To sum up, papers in this volume are quite a wide collection of applications of phase theory. Linguistic phenomena investigated include VP-ellipsis, sluicing, blocking effect, and conjunction, based on a wealth of cross-linguistic data from Serbian, Polish, Bangla, and English, which provides a solid empirical foundation for the theory.
However, it should be noted that in the literature, no consensus has been reached on the inventory of phase. What exactly counts as a phase? Phrases that have been argued to be phases are AspP (chapter 2), FocP (chapter 3), DP and QP (chapter 4), PP (chapter 5), ConjP and IP (chapter 6), apart from the commonly assumed CP and vP. Though the editors in the introductory chapter sum up the approach that each chapter adopts when investigating the linguistic topics, they do not offer a definitive answer to the question of how to reconcile Chomsky's classical insight on phase with the flexible approach to phase.
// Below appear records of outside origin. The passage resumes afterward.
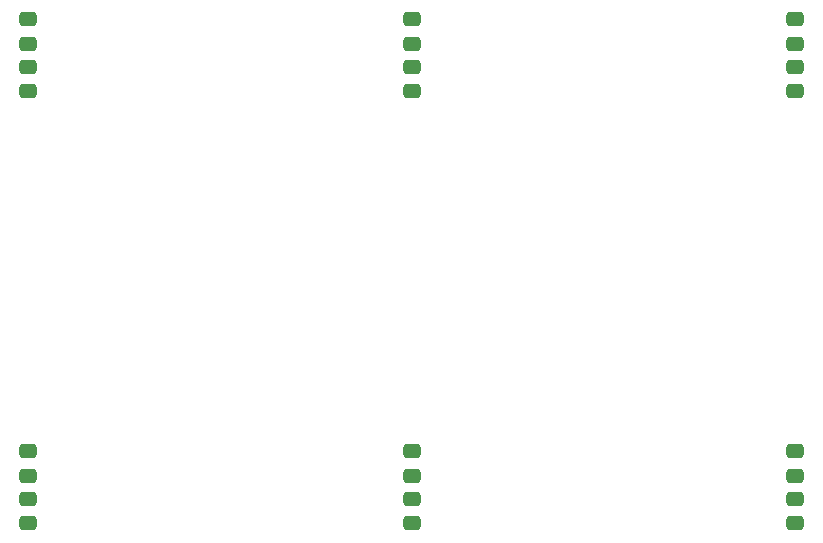
<source format=gbr>
%TF.GenerationSoftware,KiCad,Pcbnew,8.0.4*%
%TF.CreationDate,2024-08-17T22:53:07+02:00*%
%TF.ProjectId,,58585858-5858-4585-9858-585858585858,rev?*%
%TF.SameCoordinates,Original*%
%TF.FileFunction,Paste,Bot*%
%TF.FilePolarity,Positive*%
%FSLAX46Y46*%
G04 Gerber Fmt 4.6, Leading zero omitted, Abs format (unit mm)*
G04 Created by KiCad (PCBNEW 8.0.4) date 2024-08-17 22:53:07*
%MOMM*%
%LPD*%
G01*
G04 APERTURE LIST*
G04 Aperture macros list*
%AMRoundRect*
0 Rectangle with rounded corners*
0 $1 Rounding radius*
0 $2 $3 $4 $5 $6 $7 $8 $9 X,Y pos of 4 corners*
0 Add a 4 corners polygon primitive as box body*
4,1,4,$2,$3,$4,$5,$6,$7,$8,$9,$2,$3,0*
0 Add four circle primitives for the rounded corners*
1,1,$1+$1,$2,$3*
1,1,$1+$1,$4,$5*
1,1,$1+$1,$6,$7*
1,1,$1+$1,$8,$9*
0 Add four rect primitives between the rounded corners*
20,1,$1+$1,$2,$3,$4,$5,0*
20,1,$1+$1,$4,$5,$6,$7,0*
20,1,$1+$1,$6,$7,$8,$9,0*
20,1,$1+$1,$8,$9,$2,$3,0*%
G04 Aperture macros list end*
%ADD10RoundRect,0.250000X0.475000X-0.337500X0.475000X0.337500X-0.475000X0.337500X-0.475000X-0.337500X0*%
%ADD11RoundRect,0.250000X-0.475000X0.337500X-0.475000X-0.337500X0.475000X-0.337500X0.475000X0.337500X0*%
G04 APERTURE END LIST*
D10*
%TO.C,C2*%
X145960000Y-84372500D03*
X145960000Y-82297500D03*
%TD*%
D11*
%TO.C,C6*%
X113480000Y-41732500D03*
X113480000Y-43807500D03*
%TD*%
D10*
%TO.C,C2*%
X178440000Y-84372500D03*
X178440000Y-82297500D03*
%TD*%
D11*
%TO.C,C6*%
X178440000Y-41732500D03*
X178440000Y-43807500D03*
%TD*%
%TO.C,C6*%
X113480000Y-78276500D03*
X113480000Y-80351500D03*
%TD*%
%TO.C,C6*%
X145960000Y-78276500D03*
X145960000Y-80351500D03*
%TD*%
%TO.C,C6*%
X145960000Y-41732500D03*
X145960000Y-43807500D03*
%TD*%
D10*
%TO.C,C2*%
X178440000Y-47828500D03*
X178440000Y-45753500D03*
%TD*%
D11*
%TO.C,C6*%
X178440000Y-78276500D03*
X178440000Y-80351500D03*
%TD*%
D10*
%TO.C,C2*%
X113480000Y-84372500D03*
X113480000Y-82297500D03*
%TD*%
%TO.C,C2*%
X113480000Y-47828500D03*
X113480000Y-45753500D03*
%TD*%
%TO.C,C2*%
X145960000Y-47828500D03*
X145960000Y-45753500D03*
%TD*%
M02*

</source>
Recall that phase, as Chomsky (Reference Chomsky, Martin, Michaels and Uriagereka2000) argues, is a locality notion that requires the complement of the phase head to move to its edge so as to avoid a violation of PIC. I would like to suggest that a sign of intermediate movement through the edge of a phrase can be a safe diagnostic for phasehood, just like one of the many criteria mentioned by van Urk in his overview chapter that has extended this strategy to DP and PP. Following this suggestion, we can realize that even AspP, FocP, QP, and ConjP can be demonstrated to exhibit the edge effect, exactly like CP and vP that have already been evidenced to be involved with successive-cyclicity effect on their edges (van Urk and Richards Reference van Urk and Richards2015). As long as the reflex of successive cyclicality can be attested in the structural domains, we can take them as phases. Therefore, a dynamic, rather than a static view to phase, would be preferred to capture the panorama during the derivation of syntactic structures.